The Greenplum Database server configuration parameter optimizer_analyze_root_partition affects when statistics are collected on the root partition of a partitioned table. If the parameter is enabled, statistics are also collected on the root partition when you run ANALYZE (without the ROOTPARTITON keyword) and specify the root partition.
The statistics collected by ANALYZE usually include a list of some of the most common values in each column and a histogram showing the approximate data distribution in each column. One or both of these may be omitted if ANALYZE deems them uninteresting (for example, in a unique-key column, there are no common values) or if the column data type does not support the appropriate operators.
For large tables, ANALYZE takes a random sample of the table contents, rather than examining every row. This allows even very large tables to be analyzed in a small amount of time. Note, however, that the statistics are only approximate, and will change slightly each time ANALYZE is run, even if the actual table contents did not change. This may result in small changes in the planner's estimated costs shown by EXPLAIN. In rare situations, this non-determinism will cause the query optimizer to choose a different query plan between runs of ANALYZE. To avoid this, raise the amount of statistics collected by ANALYZE by adjusting the default_statistics_target configuration parameter, or on a column-by-column basis by setting the per-column statistics target with ALTER TABLE ... ALTER COLUMN ... SET STATISTICS (see ALTER TABLE). The target value sets the maximum number of entries in the most-common-value list and the maximum number of bins in the histogram. The default target value is 10, but this can be adjusted up or down to trade off accuracy of planner estimates against the time taken for ANALYZE and the amount of space occupied in pg_statistic. In particular, setting the statistics target to zero disables collection of statistics for that column. It may be useful to do that for columns that are never used as part of the WHERE, GROUP BY, or ORDER BY clauses of queries, since the planner will have no use for statistics on such columns.
The largest statistics target among the columns being analyzed determines the number of table rows sampled to prepare the statistics. Increasing the target causes a proportional increase in the time and space needed to do ANALYZE.
When Greenplum Database performs an ANALYZE operation to collect statistics for a table and detects that all the sampled table data pages are empty (do not contain valid data), Greenplum Database displays a message that a VACUUM FULL operation should be performed. If the sampled pages are empty, the table statistics will be inaccurate. Pages become empty after a large number of changes to the table, for example deleting a large number of rows. A VACUUM FULL operation removes the empty pages and allows an ANALYZE operation to collect accurate statistics.

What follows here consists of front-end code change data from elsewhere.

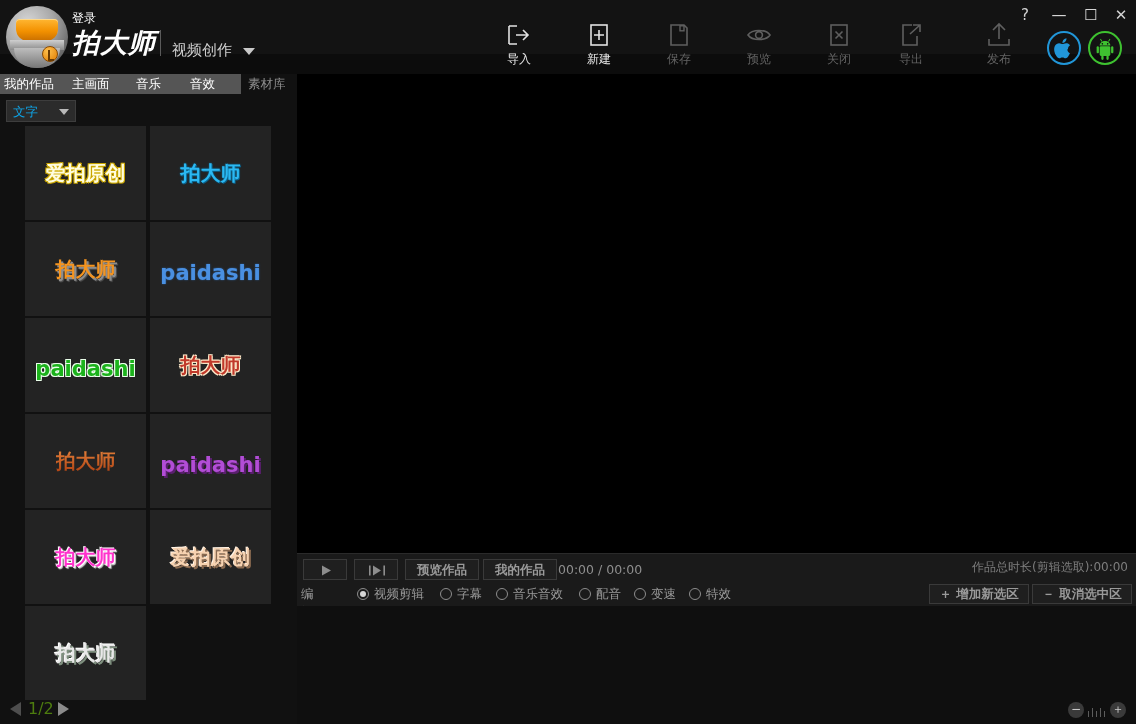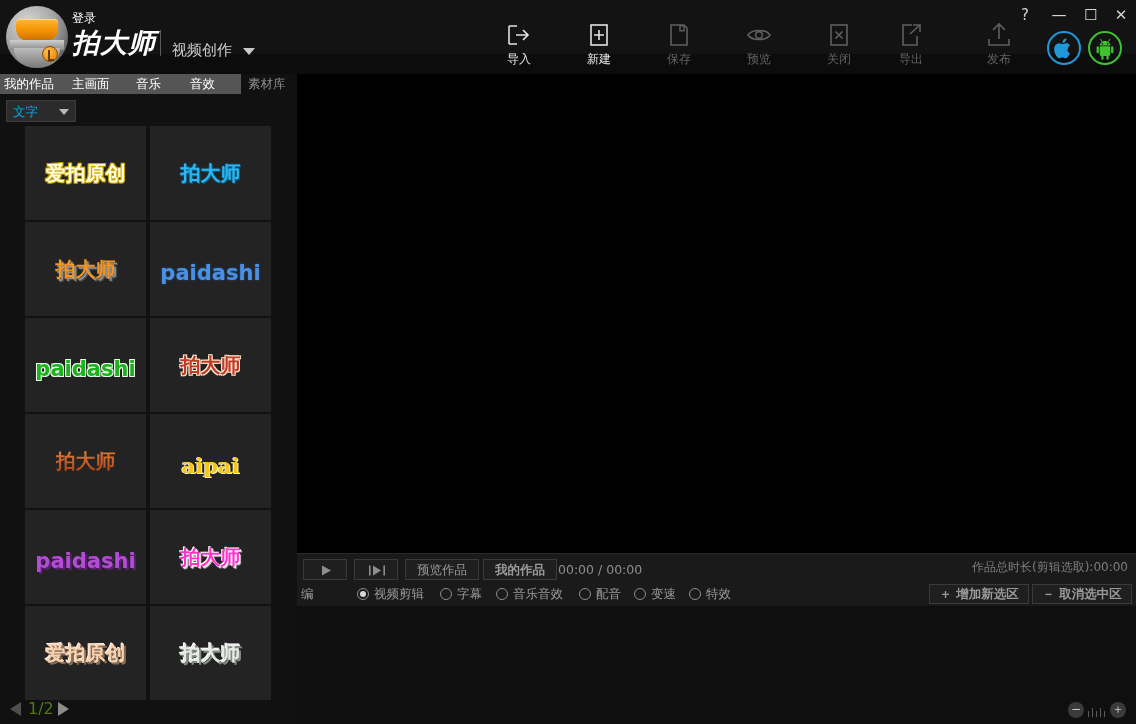--- a/index.html
+++ b/index.html
@@ -241,23 +241,20 @@
         <div class="cell">
           <span class="tt lat" style="color:#1bb21b;text-shadow:1px 1px 0 #eaffea,-1px -1px 0 #eaffea,1px -1px 0 #eaffea,-1px 1px 0 #eaffea;">paidashi</span>
         </div>
         <div class="cell">
           <span class="tt" style="color:#c0392b;text-shadow:1px 1px 0 #ffeccc,-1px -1px 0 #ffeccc,1px -1px 0 #ffeccc,-1px 1px 0 #ffeccc;">拍大师</span>
         </div>
         <div class="cell">
           <span class="tt" style="color:#c4591a;background:linear-gradient(180deg,#e8843c,#a83c10);-webkit-background-clip:text;background-clip:text;-webkit-text-fill-color:transparent;text-shadow:none;">拍大师</span>
         </div>
         <div class="cell">
-          <span class="tt lat" style="color:#f5c518;font-family:'DejaVu Serif','Liberation Serif',serif;text-shadow:1px 1px 0 #fff8d0,-1px 0 0 #fff8d0;">aipai</span>
-        </div>
-        <div class="cell">
           <span class="tt lat" style="color:#b24dd6;text-shadow:2px 2px 0 #5a1f6e;">paidashi</span>
         </div>
         <div class="cell">
           <span class="tt" style="color:#ff33cc;text-shadow:1px 1px 0 #ffffff,-1px -1px 0 #ffffff,2px 2px 1px #d0d0d0;">拍大师</span>
         </div>
         <div class="cell">
           <span class="tt" style="color:#f7d2b0;text-shadow:2px 2px 0 #8a6a50,-1px -1px 0 #fff2e4;">爱拍原创</span>
         </div>
         <div class="cell">
           <span class="tt" style="color:#e8e8e8;text-shadow:2px 2px 0 #7e8f7e,-1px -1px 0 #ffffff;">拍大师</span>
@@ -280,21 +277,21 @@
           <polygon points="18,5.5 18,15.5 27,10.5" fill="#8d8d8d"></polygon>
         </svg>
     </div>
     <div class="cbtn" style="left:57px;top:5px;width:44px;height:21px;">
       <svg viewBox="0 0 44 21" width="44" height="21">
         <rect x="14" y="5.5" width="1.6" height="10" fill="#8d8d8d"></rect>
         <polygon points="18,5.5 18,15.5 26,10.5" fill="#8d8d8d"></polygon>
         <rect x="28.4" y="5.5" width="1.6" height="10" fill="#8d8d8d"></rect>
       </svg>
     </div>
-    <div class="cbtn" style="left:108px;top:5px;width:74px;height:21px;line-height:19px;font-weight:normal;">预览作品</div>
+    <div class="cbtn" style="left:108px;top:5px;width:74px;height:21px;line-height:19px;font-weight:bold;">预览作品</div>
     <div class="cbtn" style="left:186px;top:5px;width:74px;height:21px;line-height:19px;font-weight:bold;">我的作品</div>
 
     <div id="tcode">00:00 / 00:00</div>
     <div id="totaldur">作品总时长(剪辑选取):00:00</div>
 
     <div id="viewrow">
       <span class="vlab">编辑视图:</span>
     <div class="radio sel" style="left: 56px; width: 87px;">
           <span class="dot"></span>
           <span class="rl">视频剪辑</span>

If there are no statistics for the table, the server configuration parameter gp_enable_relsize_collection controls whether the legacy query optimizer uses a default statistics file or estimates the size of a table using the pg_relation_size function. By default, the legacy optimizer uses the default statistics file to estimate the number of rows if statistics are not available.
Collect statistics for the table mytable:
There is no ANALYZE statement in the SQL standard.